- **THE PROBLEM**: List every line from the items below that contains the string "allowEdgeOverflow", copying each such line in full. Letter case counts.
>> begin PROVIDED INFORMATION
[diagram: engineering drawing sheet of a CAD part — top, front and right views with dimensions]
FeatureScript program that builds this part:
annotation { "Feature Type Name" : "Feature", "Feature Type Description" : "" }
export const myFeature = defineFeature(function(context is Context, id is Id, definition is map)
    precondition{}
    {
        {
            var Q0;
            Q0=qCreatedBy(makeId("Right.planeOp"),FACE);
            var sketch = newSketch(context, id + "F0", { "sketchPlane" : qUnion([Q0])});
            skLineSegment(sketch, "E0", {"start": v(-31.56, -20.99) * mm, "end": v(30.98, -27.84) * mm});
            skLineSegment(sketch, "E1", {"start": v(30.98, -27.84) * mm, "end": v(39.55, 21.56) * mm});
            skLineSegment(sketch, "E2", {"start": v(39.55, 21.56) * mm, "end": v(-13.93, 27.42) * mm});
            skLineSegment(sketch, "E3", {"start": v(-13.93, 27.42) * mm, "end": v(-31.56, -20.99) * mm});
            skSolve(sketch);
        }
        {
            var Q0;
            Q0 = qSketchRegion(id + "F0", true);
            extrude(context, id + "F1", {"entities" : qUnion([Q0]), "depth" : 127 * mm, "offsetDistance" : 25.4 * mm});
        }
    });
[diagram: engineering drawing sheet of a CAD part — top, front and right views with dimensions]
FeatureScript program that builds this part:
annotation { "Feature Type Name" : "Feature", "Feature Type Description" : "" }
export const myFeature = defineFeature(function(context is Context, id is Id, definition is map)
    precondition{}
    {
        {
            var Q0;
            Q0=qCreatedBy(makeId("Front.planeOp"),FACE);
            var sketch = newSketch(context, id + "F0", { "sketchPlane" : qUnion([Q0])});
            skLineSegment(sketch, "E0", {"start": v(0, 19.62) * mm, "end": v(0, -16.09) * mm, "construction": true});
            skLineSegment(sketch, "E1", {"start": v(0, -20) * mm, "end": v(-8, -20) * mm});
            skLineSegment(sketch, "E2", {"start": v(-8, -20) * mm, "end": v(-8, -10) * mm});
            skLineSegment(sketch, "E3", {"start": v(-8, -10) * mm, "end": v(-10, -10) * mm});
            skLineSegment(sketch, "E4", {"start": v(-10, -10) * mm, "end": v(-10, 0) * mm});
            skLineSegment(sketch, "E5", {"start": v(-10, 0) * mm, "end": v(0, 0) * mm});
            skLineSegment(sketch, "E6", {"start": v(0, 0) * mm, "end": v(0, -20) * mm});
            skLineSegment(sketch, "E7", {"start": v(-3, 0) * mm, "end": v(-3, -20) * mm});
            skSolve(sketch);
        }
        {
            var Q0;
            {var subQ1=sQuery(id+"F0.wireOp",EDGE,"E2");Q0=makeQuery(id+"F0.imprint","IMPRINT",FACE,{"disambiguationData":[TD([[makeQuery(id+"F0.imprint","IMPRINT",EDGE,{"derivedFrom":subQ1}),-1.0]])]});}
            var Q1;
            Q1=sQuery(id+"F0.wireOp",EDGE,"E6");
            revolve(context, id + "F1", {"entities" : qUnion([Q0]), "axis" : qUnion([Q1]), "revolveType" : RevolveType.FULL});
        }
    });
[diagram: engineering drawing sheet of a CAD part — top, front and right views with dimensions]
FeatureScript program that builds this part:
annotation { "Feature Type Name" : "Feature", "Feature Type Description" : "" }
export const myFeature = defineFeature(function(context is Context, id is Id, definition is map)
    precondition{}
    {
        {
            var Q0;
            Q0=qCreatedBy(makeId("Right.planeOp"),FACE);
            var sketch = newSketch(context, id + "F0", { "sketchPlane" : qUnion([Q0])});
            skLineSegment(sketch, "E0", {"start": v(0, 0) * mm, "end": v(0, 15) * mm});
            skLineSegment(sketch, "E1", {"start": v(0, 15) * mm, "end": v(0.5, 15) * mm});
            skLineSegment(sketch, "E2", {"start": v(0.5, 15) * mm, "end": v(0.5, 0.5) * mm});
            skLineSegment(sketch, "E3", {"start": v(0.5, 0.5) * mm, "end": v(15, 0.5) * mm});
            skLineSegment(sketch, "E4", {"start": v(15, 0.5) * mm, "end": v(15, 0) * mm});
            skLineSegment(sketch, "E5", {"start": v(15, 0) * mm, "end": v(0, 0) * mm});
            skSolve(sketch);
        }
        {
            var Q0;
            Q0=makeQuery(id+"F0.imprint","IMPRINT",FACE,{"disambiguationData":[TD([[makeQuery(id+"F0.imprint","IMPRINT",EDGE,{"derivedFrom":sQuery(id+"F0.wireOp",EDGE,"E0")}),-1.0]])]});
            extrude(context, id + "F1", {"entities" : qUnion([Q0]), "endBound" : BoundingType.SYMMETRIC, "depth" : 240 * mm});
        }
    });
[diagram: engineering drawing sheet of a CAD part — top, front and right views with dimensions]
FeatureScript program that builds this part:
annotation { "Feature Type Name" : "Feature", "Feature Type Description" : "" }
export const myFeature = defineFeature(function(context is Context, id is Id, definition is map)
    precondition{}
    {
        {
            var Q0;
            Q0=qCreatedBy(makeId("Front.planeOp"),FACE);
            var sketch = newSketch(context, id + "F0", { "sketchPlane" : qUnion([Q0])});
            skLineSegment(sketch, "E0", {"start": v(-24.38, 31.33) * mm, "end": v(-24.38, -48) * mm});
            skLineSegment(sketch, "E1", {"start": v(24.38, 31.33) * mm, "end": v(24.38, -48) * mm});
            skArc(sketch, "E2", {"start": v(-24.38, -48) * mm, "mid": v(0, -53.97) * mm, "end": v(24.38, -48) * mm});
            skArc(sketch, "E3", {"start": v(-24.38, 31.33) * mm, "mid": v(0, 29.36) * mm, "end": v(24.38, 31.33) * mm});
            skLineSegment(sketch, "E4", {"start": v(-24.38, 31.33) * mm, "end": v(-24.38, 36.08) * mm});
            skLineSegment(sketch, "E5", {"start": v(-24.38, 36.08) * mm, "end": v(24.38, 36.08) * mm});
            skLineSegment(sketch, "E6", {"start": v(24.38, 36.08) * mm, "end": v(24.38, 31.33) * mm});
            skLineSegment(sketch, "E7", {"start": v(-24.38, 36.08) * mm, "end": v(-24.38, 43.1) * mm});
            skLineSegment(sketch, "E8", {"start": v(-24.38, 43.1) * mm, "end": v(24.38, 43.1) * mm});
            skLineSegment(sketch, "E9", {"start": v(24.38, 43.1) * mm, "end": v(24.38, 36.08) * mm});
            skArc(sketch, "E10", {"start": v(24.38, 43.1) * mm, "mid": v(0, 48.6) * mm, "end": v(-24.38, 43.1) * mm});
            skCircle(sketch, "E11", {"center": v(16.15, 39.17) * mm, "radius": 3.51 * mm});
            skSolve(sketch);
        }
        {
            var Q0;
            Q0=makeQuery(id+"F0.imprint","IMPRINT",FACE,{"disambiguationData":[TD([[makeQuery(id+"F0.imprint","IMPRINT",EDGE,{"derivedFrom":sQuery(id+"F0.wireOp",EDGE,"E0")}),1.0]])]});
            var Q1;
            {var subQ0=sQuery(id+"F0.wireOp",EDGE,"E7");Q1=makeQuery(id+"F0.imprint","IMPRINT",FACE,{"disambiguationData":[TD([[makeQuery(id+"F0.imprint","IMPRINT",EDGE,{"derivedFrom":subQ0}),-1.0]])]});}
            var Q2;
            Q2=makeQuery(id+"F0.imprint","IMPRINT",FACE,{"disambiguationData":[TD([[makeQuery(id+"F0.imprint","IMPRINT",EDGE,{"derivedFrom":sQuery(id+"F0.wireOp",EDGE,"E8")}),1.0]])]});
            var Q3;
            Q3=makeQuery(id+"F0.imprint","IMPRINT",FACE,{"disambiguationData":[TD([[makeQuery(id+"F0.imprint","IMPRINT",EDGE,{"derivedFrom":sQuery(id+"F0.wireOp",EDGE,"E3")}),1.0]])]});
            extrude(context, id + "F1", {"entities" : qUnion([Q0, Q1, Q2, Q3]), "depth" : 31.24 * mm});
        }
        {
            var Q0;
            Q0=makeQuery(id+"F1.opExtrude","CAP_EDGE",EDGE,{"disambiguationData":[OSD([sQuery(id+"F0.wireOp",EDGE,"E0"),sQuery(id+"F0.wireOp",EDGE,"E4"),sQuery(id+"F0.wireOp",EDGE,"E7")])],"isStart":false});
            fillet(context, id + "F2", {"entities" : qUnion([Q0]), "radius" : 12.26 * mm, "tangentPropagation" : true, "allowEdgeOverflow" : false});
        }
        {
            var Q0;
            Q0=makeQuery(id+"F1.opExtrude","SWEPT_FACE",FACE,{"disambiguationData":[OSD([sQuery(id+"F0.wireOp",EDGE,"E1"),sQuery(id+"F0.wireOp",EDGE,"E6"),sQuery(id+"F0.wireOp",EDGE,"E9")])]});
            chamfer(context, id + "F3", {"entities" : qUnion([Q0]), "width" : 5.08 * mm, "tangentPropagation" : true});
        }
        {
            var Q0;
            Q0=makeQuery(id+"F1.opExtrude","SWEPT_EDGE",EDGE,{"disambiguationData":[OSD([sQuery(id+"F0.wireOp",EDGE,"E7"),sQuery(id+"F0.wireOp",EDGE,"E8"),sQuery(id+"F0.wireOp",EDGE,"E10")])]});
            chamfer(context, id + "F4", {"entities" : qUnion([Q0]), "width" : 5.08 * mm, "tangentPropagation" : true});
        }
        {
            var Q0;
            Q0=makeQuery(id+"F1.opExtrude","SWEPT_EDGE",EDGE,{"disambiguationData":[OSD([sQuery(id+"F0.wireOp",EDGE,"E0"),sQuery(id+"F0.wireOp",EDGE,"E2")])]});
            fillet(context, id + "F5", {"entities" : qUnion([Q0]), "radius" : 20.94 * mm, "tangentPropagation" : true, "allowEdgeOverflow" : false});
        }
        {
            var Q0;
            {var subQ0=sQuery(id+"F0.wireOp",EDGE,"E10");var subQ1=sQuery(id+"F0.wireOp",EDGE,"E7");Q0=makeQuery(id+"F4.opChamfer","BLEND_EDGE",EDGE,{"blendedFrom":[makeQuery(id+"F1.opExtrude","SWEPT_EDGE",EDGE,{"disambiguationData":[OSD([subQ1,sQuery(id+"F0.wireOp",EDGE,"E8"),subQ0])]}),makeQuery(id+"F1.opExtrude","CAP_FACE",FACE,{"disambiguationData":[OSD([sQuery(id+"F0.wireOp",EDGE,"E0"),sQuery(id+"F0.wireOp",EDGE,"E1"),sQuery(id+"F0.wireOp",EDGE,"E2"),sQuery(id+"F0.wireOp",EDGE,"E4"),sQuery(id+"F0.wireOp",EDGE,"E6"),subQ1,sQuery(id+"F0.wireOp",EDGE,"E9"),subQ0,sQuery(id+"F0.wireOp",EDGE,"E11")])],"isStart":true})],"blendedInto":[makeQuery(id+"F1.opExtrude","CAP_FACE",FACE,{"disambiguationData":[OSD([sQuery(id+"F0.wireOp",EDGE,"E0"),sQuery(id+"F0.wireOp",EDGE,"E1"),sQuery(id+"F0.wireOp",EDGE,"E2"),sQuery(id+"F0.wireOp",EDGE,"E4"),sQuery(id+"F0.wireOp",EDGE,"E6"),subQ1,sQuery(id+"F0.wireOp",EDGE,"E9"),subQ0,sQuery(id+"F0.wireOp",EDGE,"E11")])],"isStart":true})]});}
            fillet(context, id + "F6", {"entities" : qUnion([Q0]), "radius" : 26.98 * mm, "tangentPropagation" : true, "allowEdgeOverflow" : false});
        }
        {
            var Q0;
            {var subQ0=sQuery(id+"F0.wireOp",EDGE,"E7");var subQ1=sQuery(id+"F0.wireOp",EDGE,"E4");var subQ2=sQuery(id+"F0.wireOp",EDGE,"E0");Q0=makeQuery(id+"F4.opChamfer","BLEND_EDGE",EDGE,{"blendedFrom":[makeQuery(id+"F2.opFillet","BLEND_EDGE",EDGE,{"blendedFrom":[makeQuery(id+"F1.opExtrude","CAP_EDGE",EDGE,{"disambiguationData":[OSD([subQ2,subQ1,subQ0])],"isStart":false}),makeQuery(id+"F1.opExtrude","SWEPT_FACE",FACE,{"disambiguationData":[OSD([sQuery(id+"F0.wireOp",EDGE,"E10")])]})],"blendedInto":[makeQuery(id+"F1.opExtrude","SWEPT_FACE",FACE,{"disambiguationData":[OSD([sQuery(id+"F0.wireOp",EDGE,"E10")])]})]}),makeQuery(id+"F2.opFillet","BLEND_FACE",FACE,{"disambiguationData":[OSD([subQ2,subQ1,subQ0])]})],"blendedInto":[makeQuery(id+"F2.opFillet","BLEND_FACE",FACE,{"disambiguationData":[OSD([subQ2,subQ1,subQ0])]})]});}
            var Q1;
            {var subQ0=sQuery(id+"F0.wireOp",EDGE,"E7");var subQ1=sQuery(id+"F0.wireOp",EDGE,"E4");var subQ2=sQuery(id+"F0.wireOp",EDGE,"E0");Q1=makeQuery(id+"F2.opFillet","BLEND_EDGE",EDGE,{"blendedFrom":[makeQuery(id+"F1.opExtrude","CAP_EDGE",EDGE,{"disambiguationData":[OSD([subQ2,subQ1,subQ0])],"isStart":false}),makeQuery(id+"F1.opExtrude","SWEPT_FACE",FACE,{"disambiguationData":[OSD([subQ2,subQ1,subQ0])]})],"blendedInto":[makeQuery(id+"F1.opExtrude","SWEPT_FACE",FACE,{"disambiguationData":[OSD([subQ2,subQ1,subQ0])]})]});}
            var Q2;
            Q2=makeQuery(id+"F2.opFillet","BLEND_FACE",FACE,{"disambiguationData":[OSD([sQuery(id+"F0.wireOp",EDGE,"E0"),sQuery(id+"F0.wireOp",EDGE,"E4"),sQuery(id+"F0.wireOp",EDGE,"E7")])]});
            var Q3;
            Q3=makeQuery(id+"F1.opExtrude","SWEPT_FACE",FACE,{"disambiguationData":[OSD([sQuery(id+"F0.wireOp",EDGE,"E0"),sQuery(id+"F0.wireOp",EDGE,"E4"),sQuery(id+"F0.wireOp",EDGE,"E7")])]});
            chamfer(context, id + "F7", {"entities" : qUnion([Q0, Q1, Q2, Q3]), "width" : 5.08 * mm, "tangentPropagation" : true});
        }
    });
>> end PROVIDED INFORMATION
- **WRITTEN ANSWER**:
            fillet(context, id + "F2", {"entities" : qUnion([Q0]), "radius" : 12.26 * mm, "tangentPropagation" : true, "allowEdgeOverflow" : false});
            fillet(context, id + "F5", {"entities" : qUnion([Q0]), "radius" : 20.94 * mm, "tangentPropagation" : true, "allowEdgeOverflow" : false});
            fillet(context, id + "F6", {"entities" : qUnion([Q0]), "radius" : 26.98 * mm, "tangentPropagation" : true, "allowEdgeOverflow" : false});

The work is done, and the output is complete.